- 10
Fernand Léger
Description
- Fernand Léger
- Étude pour “Le Movement à billes”
- Signed with initials F.L. and dated 26 (lower right)
- Gouache and ink on paper
- 12 3/8 by 15 7/8 in.
- 31.5 by 40.2 cm
Provenance
Private Collection (by descent from the above and sold: Sotheby’s, London, July 1, 1987, lot 507)
Galerie Krugier et Cie., Geneva (acquired at the above sale)
Acquired from the above
Exhibited
Munich, Kunsthalle, Fernand Léger, 1988-89, no. 83
Catalogue Note
Following World War I, Léger became close with Amedée Ozenfant and Le Corbusier, both key proponents of Purism. Characterized by simple and pure geometric forms, Purism exemplified the post-war return to a more traditional style under the “call to order” that rejected the style of Cubists, Futurists, and other pre-war movements. Ozenfant and Le Corbusier suggested that a new art was needed in response to what they saw as growing artistic excess and the chaos of the war, advocating a rigorous, precise, pure art attuned to the science and industry that permeated modern life. Works like Accordéon, carafe et cafetière by Le Corbusier exemplify this aesthetic in their orderly combining of pure, geometric forms. Although ambivalent at times, Léger’s embrace of Purism was visually strong, causing the art historian Robert Buck to state that: “It is in his still lifes and mural compositions of 1924-26 that Léger comes closest to Purism” (quoted in Fernand Léger (exhibition catalogue), Albright-Knox Art Gallery, Buffalo; Musée des Beaux-Arts de Montreal, Montreal & Dallas Museum of Fine Arts, Dallas, 1982, p. 23). These years characterized Léger’s mature Purist style, in which boldly colored shapes and machine iconography dominated his oeuvre.

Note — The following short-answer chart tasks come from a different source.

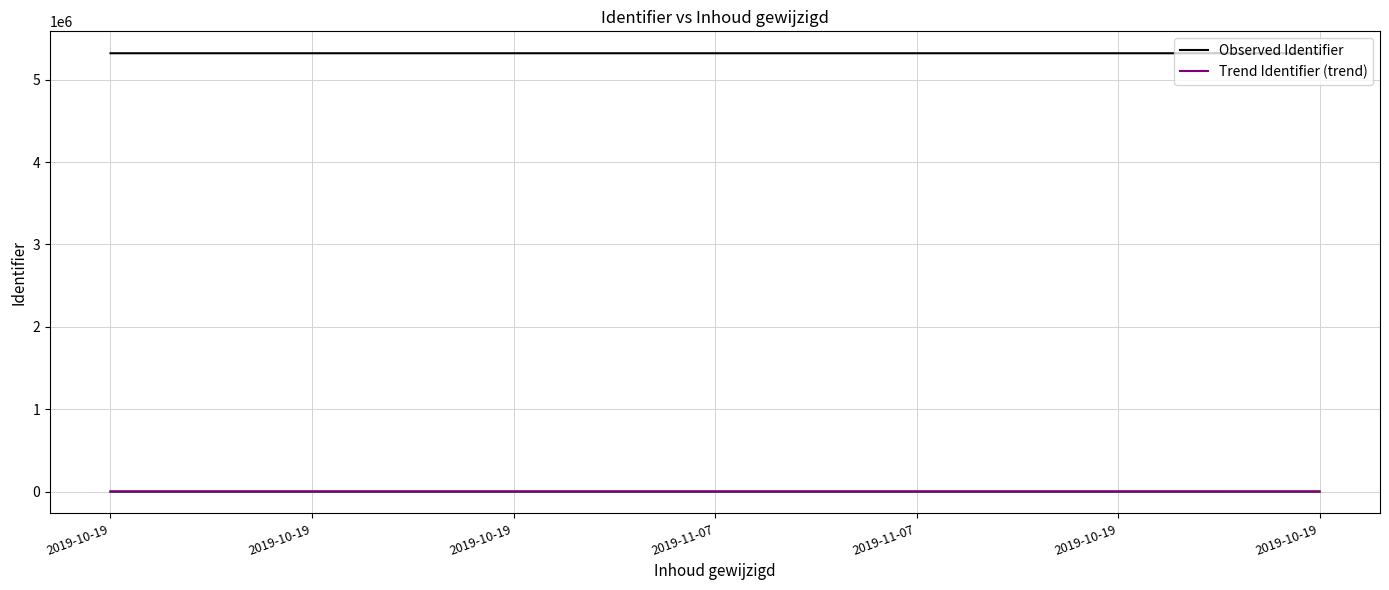

Between 2019-11-07 and 2019-10-19, which is larger?

2019-10-19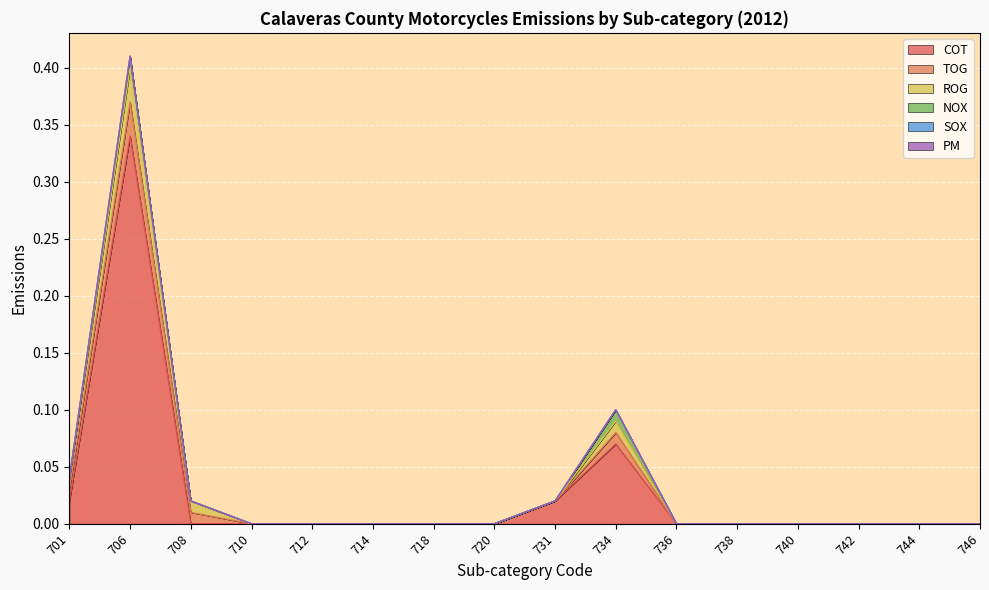

What is the greatest value displayed?

0.3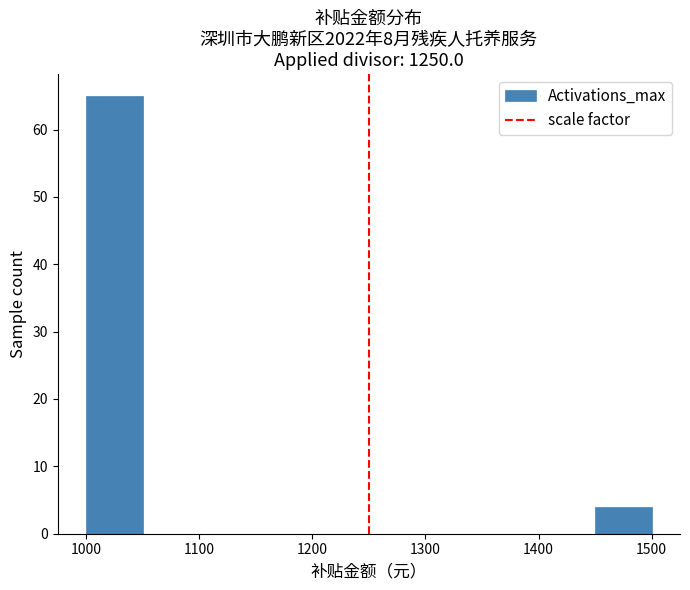

Reading left to right, list every bar in this chart as the range it spans on the x-axis followed by its height. The values are not printed on the chart, so give them approximately, as read against the axis.

1000 to 1050: 65
1050 to 1100: 0
1100 to 1150: 0
1150 to 1200: 0
1200 to 1250: 0
1250 to 1300: 0
1300 to 1350: 0
1350 to 1400: 0
1400 to 1450: 0
1450 to 1500: 4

Étude pour “Le Movement à billes” is a classic example of Léger’s ability to express the mechanical world through the visual language of Purism. A gouache study for a painting in the permanent collection of the Kunstmuseum Basel, Étude pour “Le Movement à billes” is titled after the factory-made ball bearing depicted among other machine parts in the image. A simple but crucial device in many modern machines, ball bearings are symbolic of Léger’s humble belief in the power of the machine. Opining on this subject, Léger stated: “These new means have given us a new mentality. We want to see clearly, we want to understand mechanisms, functions, motors, down to their subtlest details. Composite wholes are no longer enough for us - we want to feel and grasp the details of those wholes - and we realize that these details, these fragments, if seen in isolation, have a complete and particular life of their own” (quoted in Fernand Léger: The Later Years (exhibition catalogue), Whitechapel Art Gallery, London & Staatsgalerie Stuttgart, Stuttgart, 1987, p. 31).